Activity →
Write exactly the lines running from the start of the material below to the line that includes "- On an Azure", and include no pictures.

----

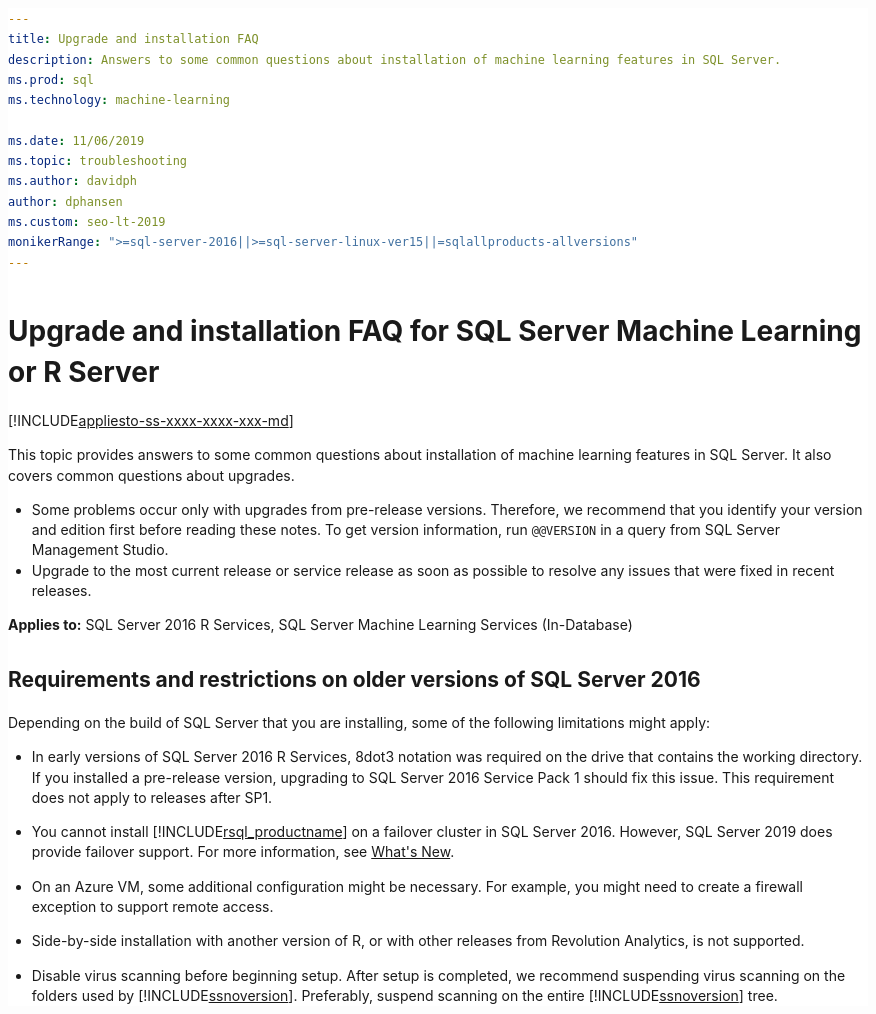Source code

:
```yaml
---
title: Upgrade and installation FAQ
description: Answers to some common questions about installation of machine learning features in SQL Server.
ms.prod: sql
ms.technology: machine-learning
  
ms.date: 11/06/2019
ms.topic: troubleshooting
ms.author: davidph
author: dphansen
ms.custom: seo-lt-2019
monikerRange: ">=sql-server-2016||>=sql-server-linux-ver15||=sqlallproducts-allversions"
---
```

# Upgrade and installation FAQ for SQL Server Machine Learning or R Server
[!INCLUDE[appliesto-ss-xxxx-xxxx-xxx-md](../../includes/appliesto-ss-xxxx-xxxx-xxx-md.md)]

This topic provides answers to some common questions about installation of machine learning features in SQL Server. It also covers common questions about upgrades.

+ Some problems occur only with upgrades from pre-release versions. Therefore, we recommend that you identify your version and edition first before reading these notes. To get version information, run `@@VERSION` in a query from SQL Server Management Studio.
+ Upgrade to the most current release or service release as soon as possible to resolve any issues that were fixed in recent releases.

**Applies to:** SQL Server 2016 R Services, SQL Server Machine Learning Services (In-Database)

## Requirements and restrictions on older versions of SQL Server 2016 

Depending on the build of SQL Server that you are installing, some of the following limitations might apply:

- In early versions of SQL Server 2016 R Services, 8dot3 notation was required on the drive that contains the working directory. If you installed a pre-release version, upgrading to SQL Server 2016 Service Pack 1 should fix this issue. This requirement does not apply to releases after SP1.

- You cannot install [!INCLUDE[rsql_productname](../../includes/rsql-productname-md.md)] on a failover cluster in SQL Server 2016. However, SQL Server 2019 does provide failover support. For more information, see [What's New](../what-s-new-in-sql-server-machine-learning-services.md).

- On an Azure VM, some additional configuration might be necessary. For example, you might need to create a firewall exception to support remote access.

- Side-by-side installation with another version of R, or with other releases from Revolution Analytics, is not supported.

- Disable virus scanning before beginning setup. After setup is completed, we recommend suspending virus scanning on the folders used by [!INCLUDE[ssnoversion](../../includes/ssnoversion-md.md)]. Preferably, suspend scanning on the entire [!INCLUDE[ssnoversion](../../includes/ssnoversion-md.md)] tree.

----

Answer for this exercise →
Source code

:
```yaml
---
title: Upgrade and installation FAQ
description: Answers to some common questions about installation of machine learning features in SQL Server.
ms.prod: sql
ms.technology: machine-learning
  
ms.date: 11/06/2019
ms.topic: troubleshooting
ms.author: davidph
author: dphansen
ms.custom: seo-lt-2019
monikerRange: ">=sql-server-2016||>=sql-server-linux-ver15||=sqlallproducts-allversions"
---
```

# Upgrade and installation FAQ for SQL Server Machine Learning or R Server
[!INCLUDE[appliesto-ss-xxxx-xxxx-xxx-md](../../includes/appliesto-ss-xxxx-xxxx-xxx-md.md)]

This topic provides answers to some common questions about installation of machine learning features in SQL Server. It also covers common questions about upgrades.

+ Some problems occur only with upgrades from pre-release versions. Therefore, we recommend that you identify your version and edition first before reading these notes. To get version information, run `@@VERSION` in a query from SQL Server Management Studio.
+ Upgrade to the most current release or service release as soon as possible to resolve any issues that were fixed in recent releases.

**Applies to:** SQL Server 2016 R Services, SQL Server Machine Learning Services (In-Database)

## Requirements and restrictions on older versions of SQL Server 2016 

Depending on the build of SQL Server that you are installing, some of the following limitations might apply:

- In early versions of SQL Server 2016 R Services, 8dot3 notation was required on the drive that contains the working directory. If you installed a pre-release version, upgrading to SQL Server 2016 Service Pack 1 should fix this issue. This requirement does not apply to releases after SP1.

- You cannot install [!INCLUDE[rsql_productname](../../includes/rsql-productname-md.md)] on a failover cluster in SQL Server 2016. However, SQL Server 2019 does provide failover support. For more information, see [What's New](../what-s-new-in-sql-server-machine-learning-services.md).

- On an Azure VM, some additional configuration might be necessary. For example, you might need to create a firewall exception to support remote access.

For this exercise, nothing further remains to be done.